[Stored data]
++++++++++
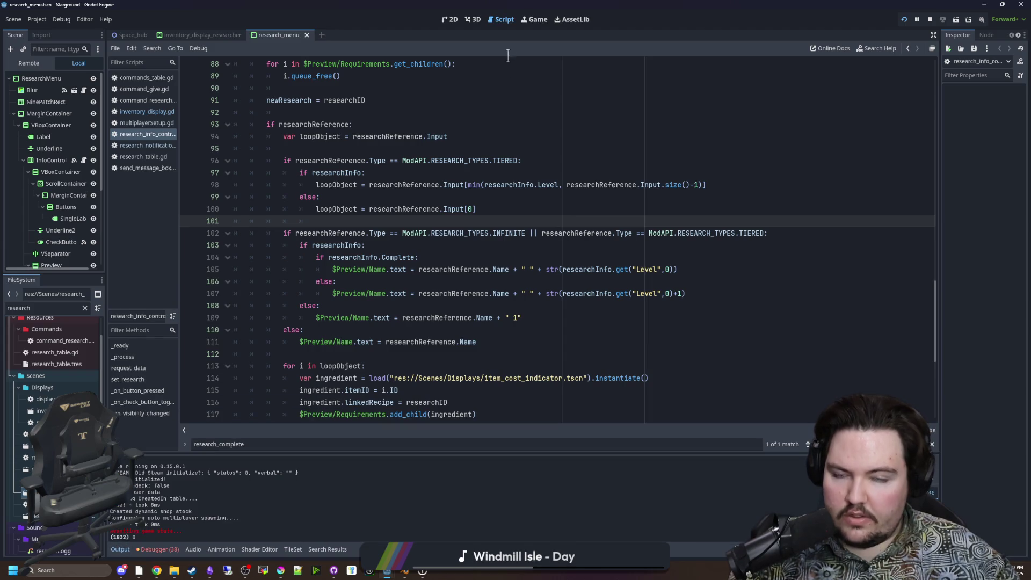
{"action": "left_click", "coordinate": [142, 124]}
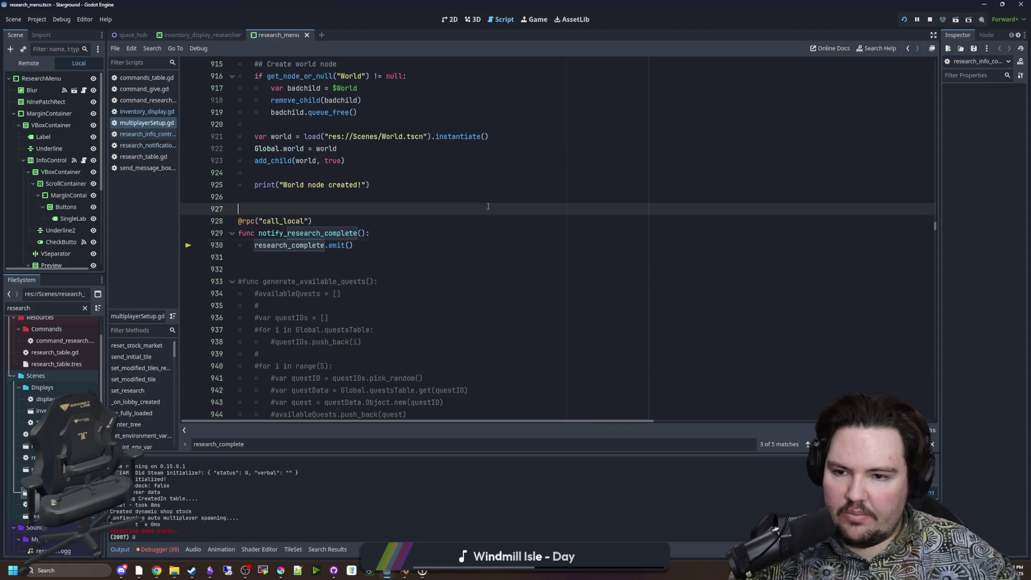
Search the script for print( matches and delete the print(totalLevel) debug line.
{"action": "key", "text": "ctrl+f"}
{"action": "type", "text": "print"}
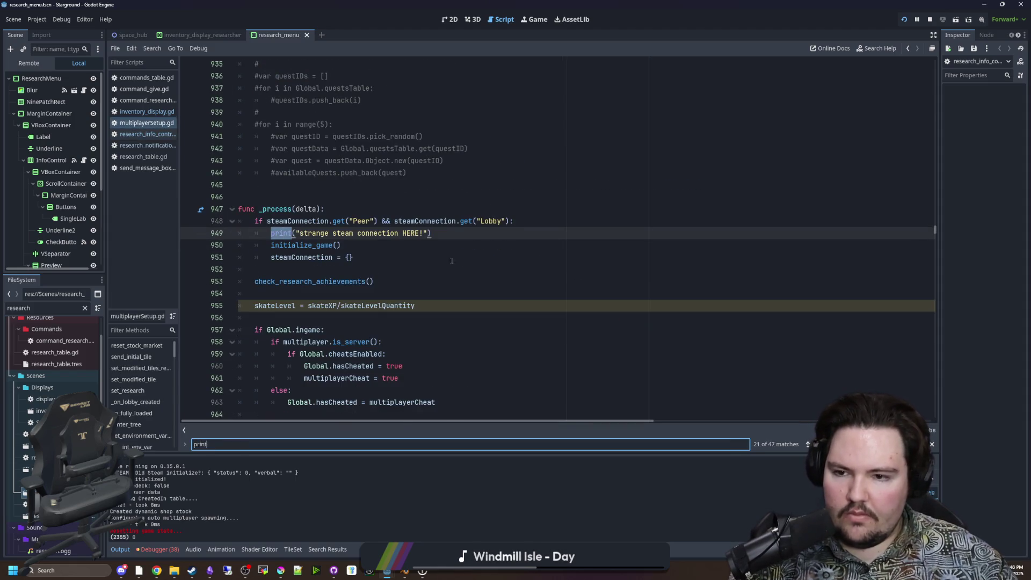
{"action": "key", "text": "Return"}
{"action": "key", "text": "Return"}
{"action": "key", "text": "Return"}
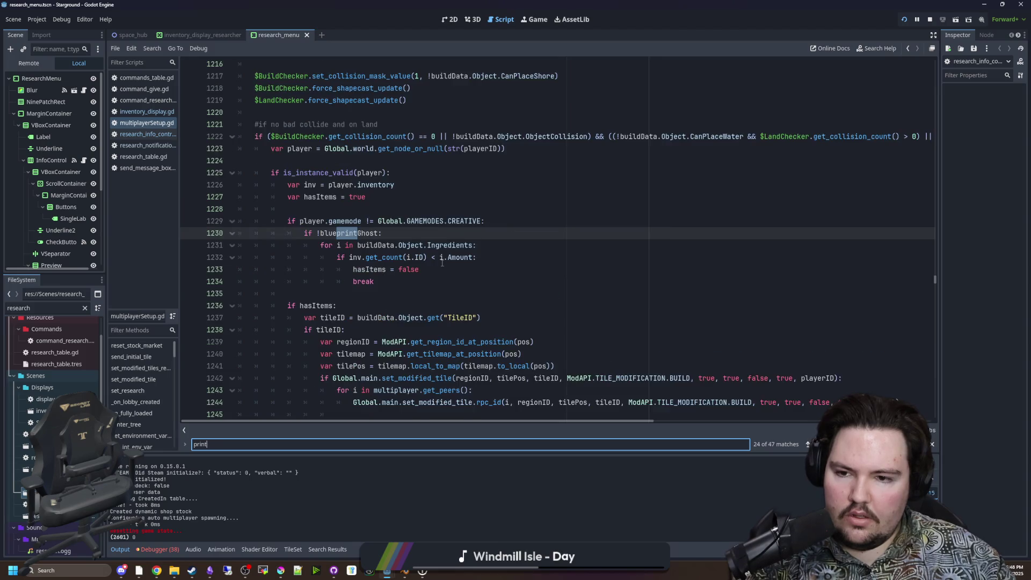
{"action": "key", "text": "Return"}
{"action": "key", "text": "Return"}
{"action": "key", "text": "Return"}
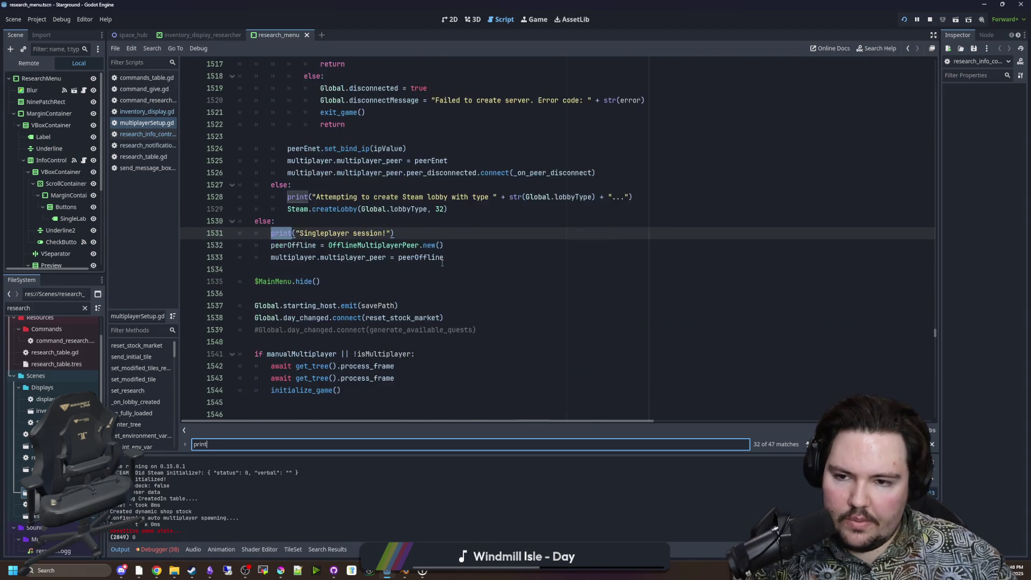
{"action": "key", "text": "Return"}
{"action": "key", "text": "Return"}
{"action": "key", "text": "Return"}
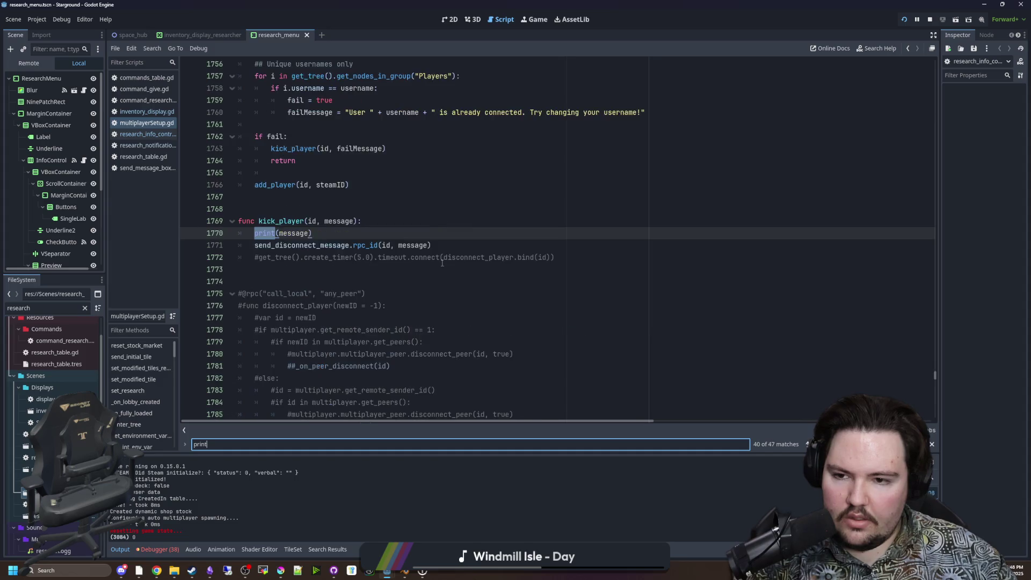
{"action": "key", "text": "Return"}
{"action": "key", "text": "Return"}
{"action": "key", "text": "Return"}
++++++++++
Exercise prompt –
Show all lines in the records above that hold "print".

Your solution –
Search the script for print( matches and delete the print(totalLevel) debug line.
{"action": "type", "text": "print"}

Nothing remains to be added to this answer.